Along with this slashed responsibility came cuts in pay. In 1982, the gap between primary and specialist pay was only about $30,000 per year. However, at the time, the cost of health care was rising quickly, and there was no set method for how Medicare and insurance companies should pay doctors and hospitals. In general, a doctor generated a bill, “a usual and customary fee,” and Medicare paid it, whatever it was. That all changed in 1985, when in an effort to rationalize the way we pay doctors, William Hsiao, a Harvard economist, developed the relative value unit (RVU) scale. The scale attempted to determine how much work was involved in each doctor’s tasks, relative to other doctors’ tasks.
For example, Hsiao’s team deemed that a hysterectomy required 3.8 times more mental effort and 4.47 times more technical skill than a psychotherapy session. They used their algorithm to create RVUs for the several thousands of activities that physicians perform daily. Whatever one’s feelings are about the scale — Atul Gawande compared it to “being asked to measure the exact amount of anger in the world” — it became the basis for how doctors are paid. Thus began the devaluation of primary care. By 1990, the gap between primary care and specialist pay had increased by 66 percent to $50,000. By 2003, the gap had increased 120 percent to $74,000 per year, adjusted for inflation.

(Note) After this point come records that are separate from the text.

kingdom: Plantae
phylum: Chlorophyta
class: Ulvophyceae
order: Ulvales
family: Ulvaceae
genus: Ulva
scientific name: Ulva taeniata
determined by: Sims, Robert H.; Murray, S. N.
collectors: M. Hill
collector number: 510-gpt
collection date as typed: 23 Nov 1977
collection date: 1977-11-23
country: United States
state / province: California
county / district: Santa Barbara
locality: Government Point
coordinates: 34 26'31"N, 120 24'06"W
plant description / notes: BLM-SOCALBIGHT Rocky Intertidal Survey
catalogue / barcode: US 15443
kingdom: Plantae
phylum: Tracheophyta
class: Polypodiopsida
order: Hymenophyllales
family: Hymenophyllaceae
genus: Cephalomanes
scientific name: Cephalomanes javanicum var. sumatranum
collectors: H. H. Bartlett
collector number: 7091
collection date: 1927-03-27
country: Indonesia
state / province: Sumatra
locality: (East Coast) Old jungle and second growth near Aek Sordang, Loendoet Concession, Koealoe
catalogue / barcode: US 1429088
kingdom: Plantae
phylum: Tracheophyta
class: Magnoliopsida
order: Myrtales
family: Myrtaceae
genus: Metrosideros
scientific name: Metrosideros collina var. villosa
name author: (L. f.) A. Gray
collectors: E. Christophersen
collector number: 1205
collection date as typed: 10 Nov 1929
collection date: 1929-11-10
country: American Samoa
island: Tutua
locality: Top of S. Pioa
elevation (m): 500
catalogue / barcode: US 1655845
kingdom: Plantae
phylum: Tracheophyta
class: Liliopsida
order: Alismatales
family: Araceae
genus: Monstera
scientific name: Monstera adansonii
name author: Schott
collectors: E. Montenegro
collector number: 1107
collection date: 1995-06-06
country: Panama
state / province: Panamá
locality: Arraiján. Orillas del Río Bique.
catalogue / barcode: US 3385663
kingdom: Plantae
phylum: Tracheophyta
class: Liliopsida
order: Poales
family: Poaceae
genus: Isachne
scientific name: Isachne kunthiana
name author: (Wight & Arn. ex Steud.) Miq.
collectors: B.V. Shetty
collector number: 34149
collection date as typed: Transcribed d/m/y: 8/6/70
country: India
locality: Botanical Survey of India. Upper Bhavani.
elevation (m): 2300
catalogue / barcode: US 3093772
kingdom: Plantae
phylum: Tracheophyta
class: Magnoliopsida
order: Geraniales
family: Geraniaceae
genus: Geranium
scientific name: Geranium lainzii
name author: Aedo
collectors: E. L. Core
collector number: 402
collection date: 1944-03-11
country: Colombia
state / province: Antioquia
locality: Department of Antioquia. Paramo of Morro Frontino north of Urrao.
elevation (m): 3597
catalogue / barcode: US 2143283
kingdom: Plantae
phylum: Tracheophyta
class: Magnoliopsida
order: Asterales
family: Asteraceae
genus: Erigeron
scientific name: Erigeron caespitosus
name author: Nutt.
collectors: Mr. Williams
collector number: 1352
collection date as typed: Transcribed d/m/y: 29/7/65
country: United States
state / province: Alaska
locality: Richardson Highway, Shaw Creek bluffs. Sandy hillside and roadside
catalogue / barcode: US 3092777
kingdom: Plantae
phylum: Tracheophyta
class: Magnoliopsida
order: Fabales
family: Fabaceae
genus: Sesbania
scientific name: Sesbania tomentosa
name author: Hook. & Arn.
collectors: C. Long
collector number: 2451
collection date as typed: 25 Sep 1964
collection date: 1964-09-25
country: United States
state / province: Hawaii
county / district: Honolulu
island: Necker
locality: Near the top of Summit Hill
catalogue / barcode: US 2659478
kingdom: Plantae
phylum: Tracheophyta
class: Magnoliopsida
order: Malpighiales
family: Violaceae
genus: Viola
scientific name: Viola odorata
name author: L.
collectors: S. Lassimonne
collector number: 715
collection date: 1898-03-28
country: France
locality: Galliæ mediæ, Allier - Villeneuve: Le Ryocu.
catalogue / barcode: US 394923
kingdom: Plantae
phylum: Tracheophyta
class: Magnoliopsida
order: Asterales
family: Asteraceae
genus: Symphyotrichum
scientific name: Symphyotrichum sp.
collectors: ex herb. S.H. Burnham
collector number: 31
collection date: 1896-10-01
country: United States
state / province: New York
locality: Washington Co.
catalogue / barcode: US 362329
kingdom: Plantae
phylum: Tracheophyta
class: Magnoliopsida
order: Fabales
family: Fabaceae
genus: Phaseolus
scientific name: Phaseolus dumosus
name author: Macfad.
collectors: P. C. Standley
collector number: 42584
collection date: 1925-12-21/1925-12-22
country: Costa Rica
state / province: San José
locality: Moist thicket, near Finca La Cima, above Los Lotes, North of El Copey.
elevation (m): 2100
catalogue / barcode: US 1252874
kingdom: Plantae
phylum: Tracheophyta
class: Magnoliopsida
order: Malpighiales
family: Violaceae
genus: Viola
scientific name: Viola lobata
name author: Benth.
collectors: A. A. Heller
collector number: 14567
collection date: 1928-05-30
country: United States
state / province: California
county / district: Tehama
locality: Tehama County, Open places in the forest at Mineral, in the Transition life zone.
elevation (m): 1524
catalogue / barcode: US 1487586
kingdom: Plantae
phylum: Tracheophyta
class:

Meanwhile, along with reduced vitality of practice and reduced pay, came exponentially increasing administrative work from insurance companies with new and different billing codes, all combining to making primary care depressingly less attractive. It had become quite common to hear of physicians seeing patients all day and spending most of their evening charting on computers, for no additional pay. It is not surprising that from the late 1980s to the late 2000s, this country saw a significant decline in the proportion of doctors becoming primary care physicians.
Nowadays, so-called “lifestyle specialties” like dermatology, where physicians perform frequent procedures and get the highest pay-per-hour, have become the most desirable and competitive residencies in medicine. Medical students applying to dermatology had the highest median board scores and the highest percentage of candidates in medical honors society. Only 61 percent of dermatology residency applicants matched into dermatology this year, while 98 percent of internal medicine applicants matched and 99 percent of family medicine applicants did.
Salary discrepancies and lack of variety in day-to-day practice have played a large part in the fall of primary care as a sought-after medical specialty, but despite these trends, interest in primary care is resurgent.
Anoop Raman is a family medicine resident who blogs at Primary Care Progress.